LES FLEURS ET LE VENT - HUGUES DOURIAUX
Orbret Afeytah n’a que dix-sept ans lorsqu’il entre au service du seigneur Wyolan Azuka. Affichant d’évidentes dispositions pour l’art de la guerre, il progresse rapidement dans la hiérarchie militaire. Mais l’amour partagé qu’il éprouve pour la concubine de son maître, rend sa position de plus en plus précaire. Alors que certains vassaux de l’empereur entrent en rébellion, Orbret va se retrouver déchiré entre sa fidélité à son seigneur et sa conception de la justice.
"Les fleurs et le vent" n'est pas, loin s'en faut, la première saga historique publiée par Hugues Douriaux pour le compte du Fleuve Noir Anticipation. Elle se distingue néanmoins des précédentes par le fait que le merveilleux en est totalement absent. Il ne s'agit donc pas de fantasy. Il n'y a aucune magie, aucun sorcier, pas plus que de dieu vengeur ou de déesse démoniaque. Les seuls dangers que les personnages auront à combattre sont ceux inventés par les hommes et ils sont déjà bien assez nombreux. Autre différence notable, l'univers dont il est question n'a rien à voir avec ces copies de l'Europe médiévale dans lesquelles il situait ses autres romans.
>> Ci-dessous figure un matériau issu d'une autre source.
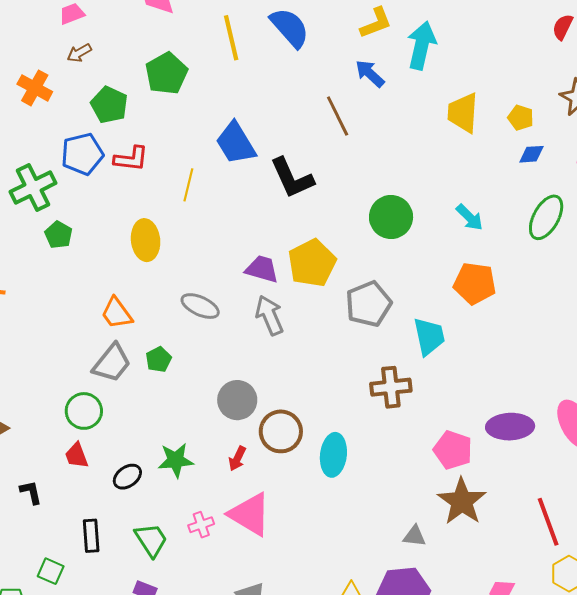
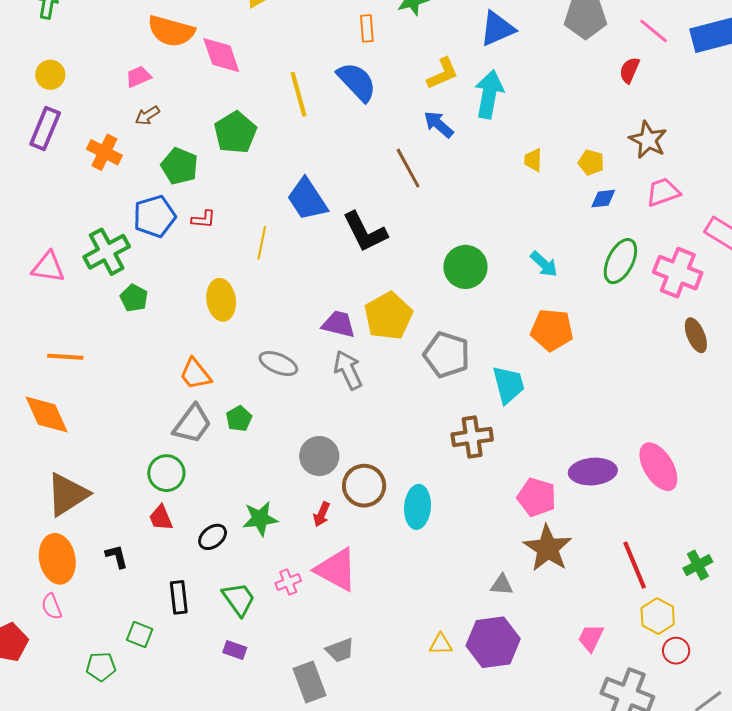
yellow trapezoid: (463, 113) -> (533, 160), size x0.6
red L-shape: (131, 159) -> (203, 219), size x0.7
gray pentagon: (369, 304) -> (447, 355), turned -30

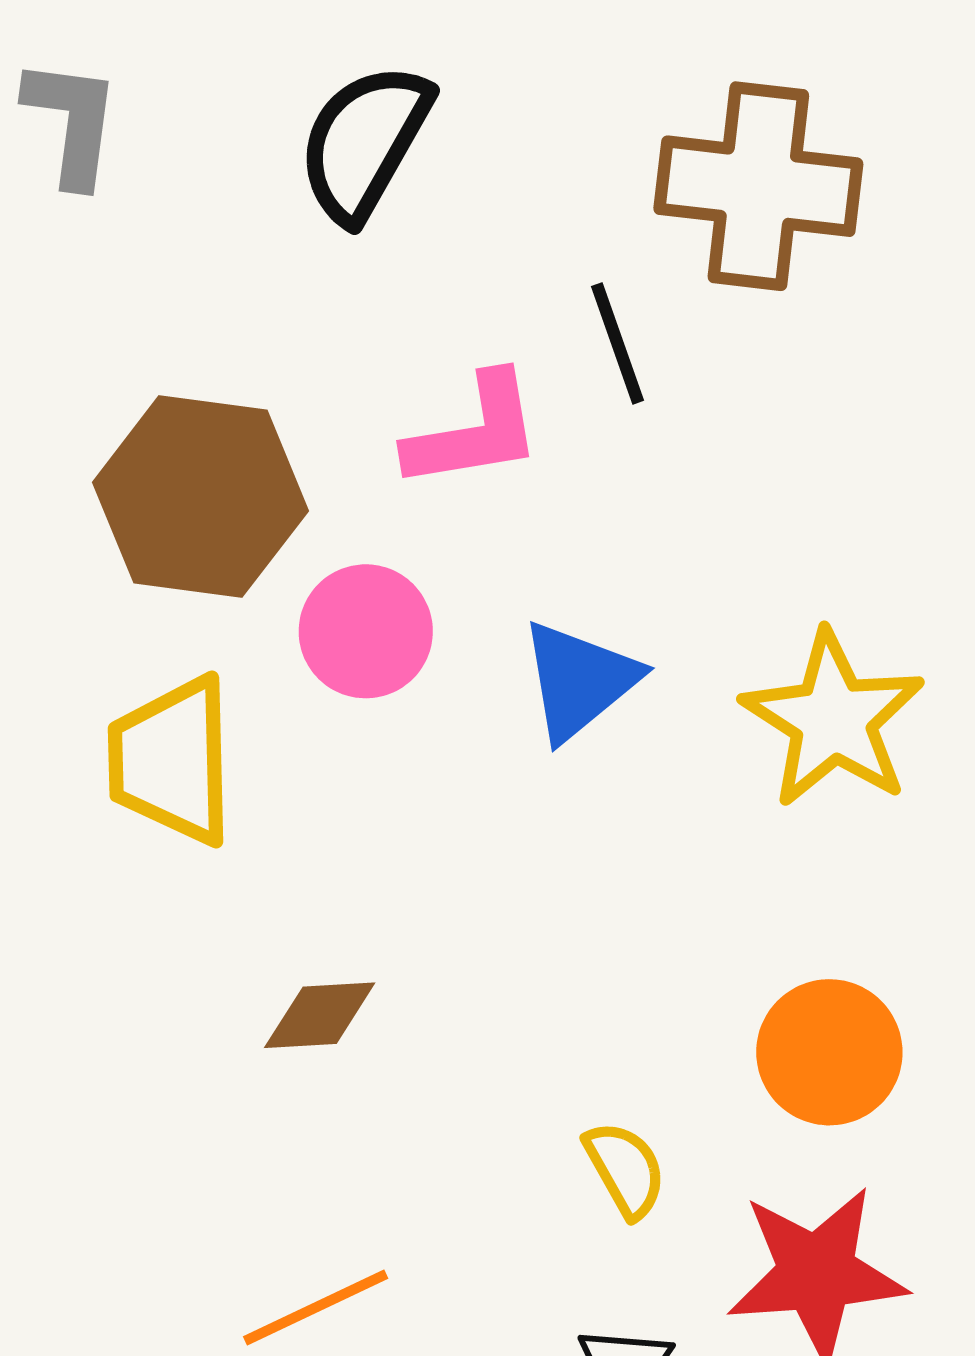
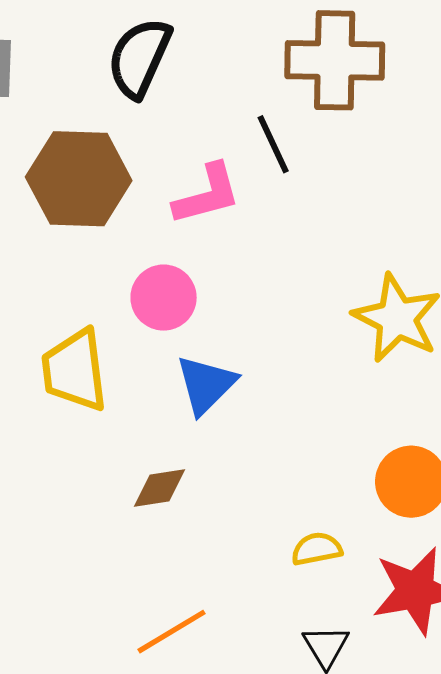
brown hexagon: (200, 497) -> (79, 179), moved
blue triangle: (579, 681) -> (206, 385), moved
yellow semicircle: (625, 1169) -> (317, 549), turned -66

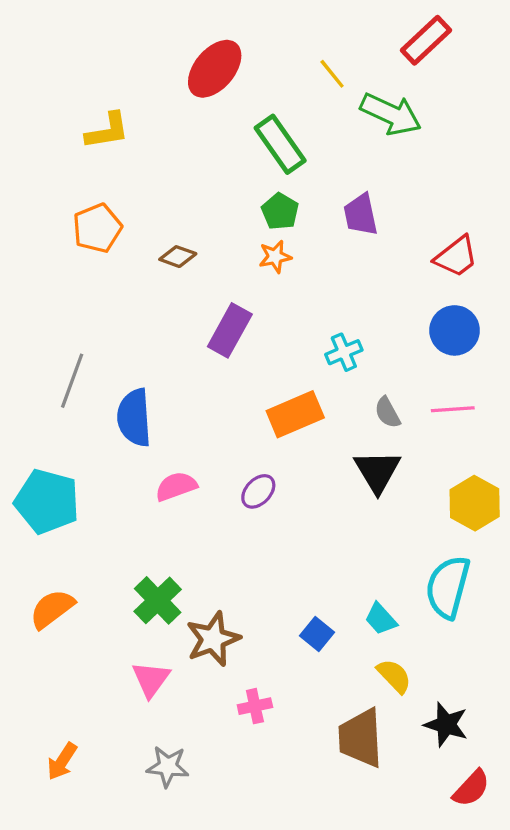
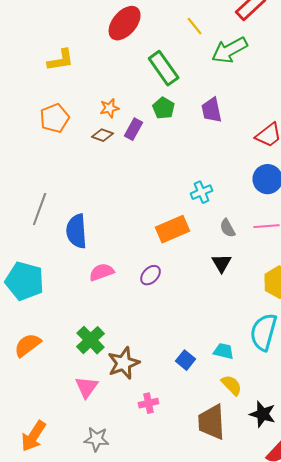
green arrow: (391, 114) -> (230, 50), turned 126
orange star: (275, 257) -> (110, 108), moved
purple rectangle: (230, 330) -> (134, 129), moved, size x0.7
black triangle: (377, 471) -> (222, 263), size x0.7
cyan trapezoid: (381, 619) -> (224, 351), turned 145
orange arrow: (62, 761) -> (34, 436), size x1.4

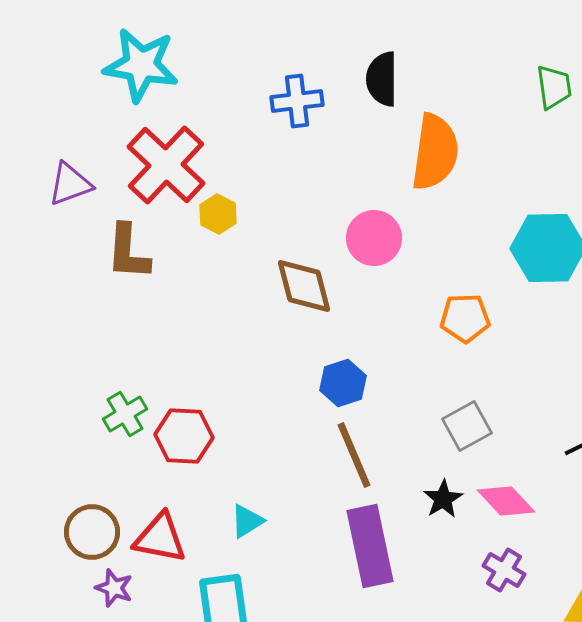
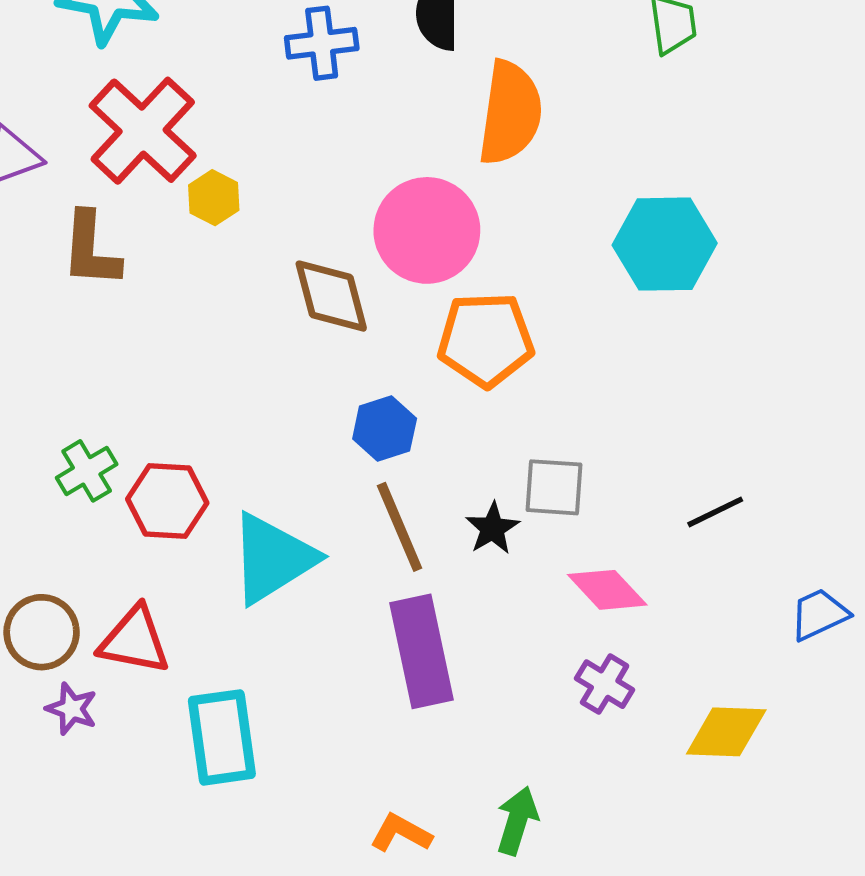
pink circle: (374, 238) -> (427, 230), size x1.4
orange pentagon: (465, 318) -> (486, 340), moved, size x1.4
gray square: (467, 426) -> (554, 487), turned 33
black star: (443, 499) -> (492, 528), moved
cyan triangle: (247, 521) -> (272, 558), moved, size x2.0

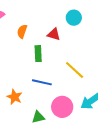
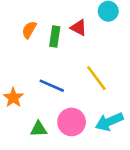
orange semicircle: (22, 31) -> (29, 30), moved
green rectangle: (38, 54) -> (55, 37), moved

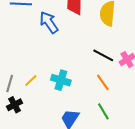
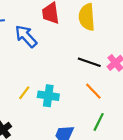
yellow line: (31, 81) -> (24, 93), moved
green line: (103, 111) -> (99, 122), turned 66

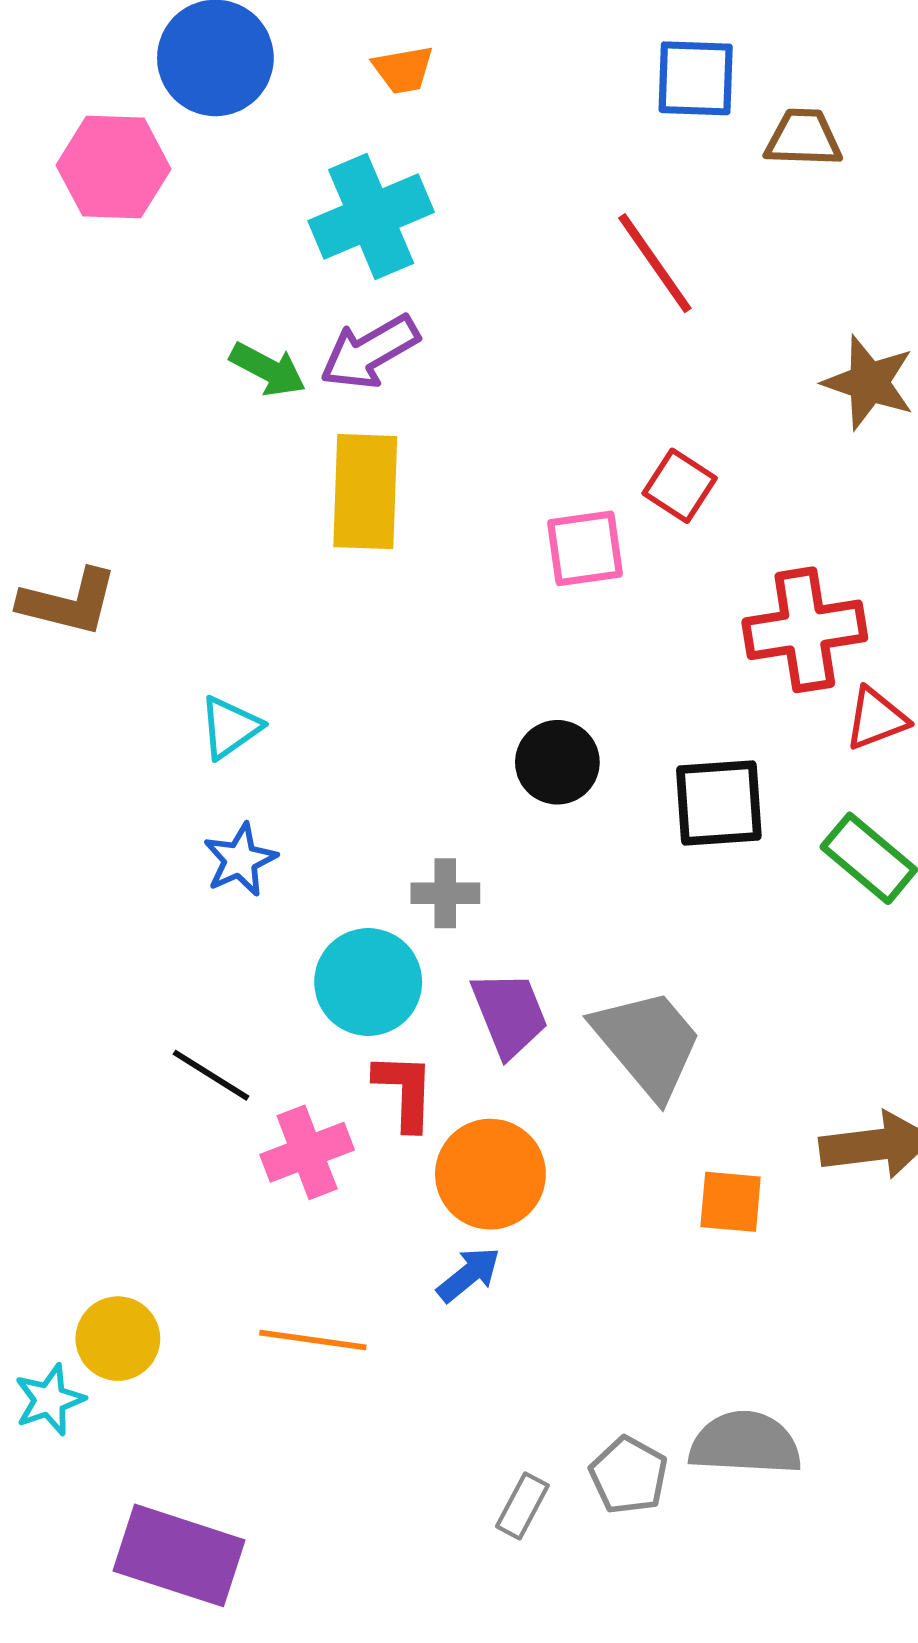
Ici, c'est du Japon dont il est question, mais un Japon alternatif qui lui permet de s'affranchir de la réalité historique. On n'y parle donc pas de samouraïs ni de geishas et, d'une manière générale, l'auteur ne s'est pas senti tenu d'utiliser un vocabulaire spécifique ni de donner à tout prix dans le "couleur locale". Pour autant on y trouve bon nombre de détails (vestimentaires, cérémoniels...) évoquant le pays du soleil levant. L'état d'esprit des personnages, formaté par les questions d'honneur et de fidélité absolue à une famille ou à un clan, rappelle aussi le Japon de l’époque des Shoguns.
Parmi ces personnages il y a Orbret. Le récit s'articule autour de lui et c'est son histoire qui, telle une légende en marche, nous est contée. Nous le suivons sur une période d’une vingtaine d’années qui le verront passer du jeune guerrier impétueux qui ne rêve que gloire et combats au soldat mature qui a compris que seul compte la valeur de la cause que l’on défend. C’est d’ailleurs la grande réussite de ce roman que de parvenir à rendre le cheminement intérieur du héros au moins aussi intéressant que ses exploits guerriers. Même sa vengeance contre celui qui l’aura poursuivi de sa haine pendant toute son existence, ne constituera pas le climax du roman.
Pour autant, la guerre et les combats sont bel et bien au centre de l’histoire. La rivalité entre les seigneurs de la guerre et leurs révoltes incessantes contre l’autorité de l’empereur sont cause de nombreux conflits. Il y a donc quantité de batailles, d’embuscades et de duels. Hugues Douriaux se montre très à l’aise dans ce registre. Ses descriptions sont particulièrement immersives et, qu’il s’agisse du siège d’une citadelle ou d’une simple escarmouche, il sait restituer l’âpreté des combats avec son cortège d’émotions et de souffrances.
Ces épisodes guerriers sont heureusement entrecoupés de passages plus calmes où il est question de politique bien sûr, mais aussi d’amour. La romance entre Orbret et Zelmiane constitue un peu le fil conducteur de l’intrigue. Les deux amants cherchent chacun à leur manière à échapper aux obligations de leur rang et à la rigueur de leur statut. L’accomplissement de leur idylle sera donc aussi celui de leur quête de liberté.
De facture très classique, « Les fleurs et le vent » est l'un des tout meilleurs roman de l'auteur, l’un des plus maîtrisés grâce notamment à la profonde humanité de ses personnages dont il rend parfaitement les états d'âmes et les réflexions.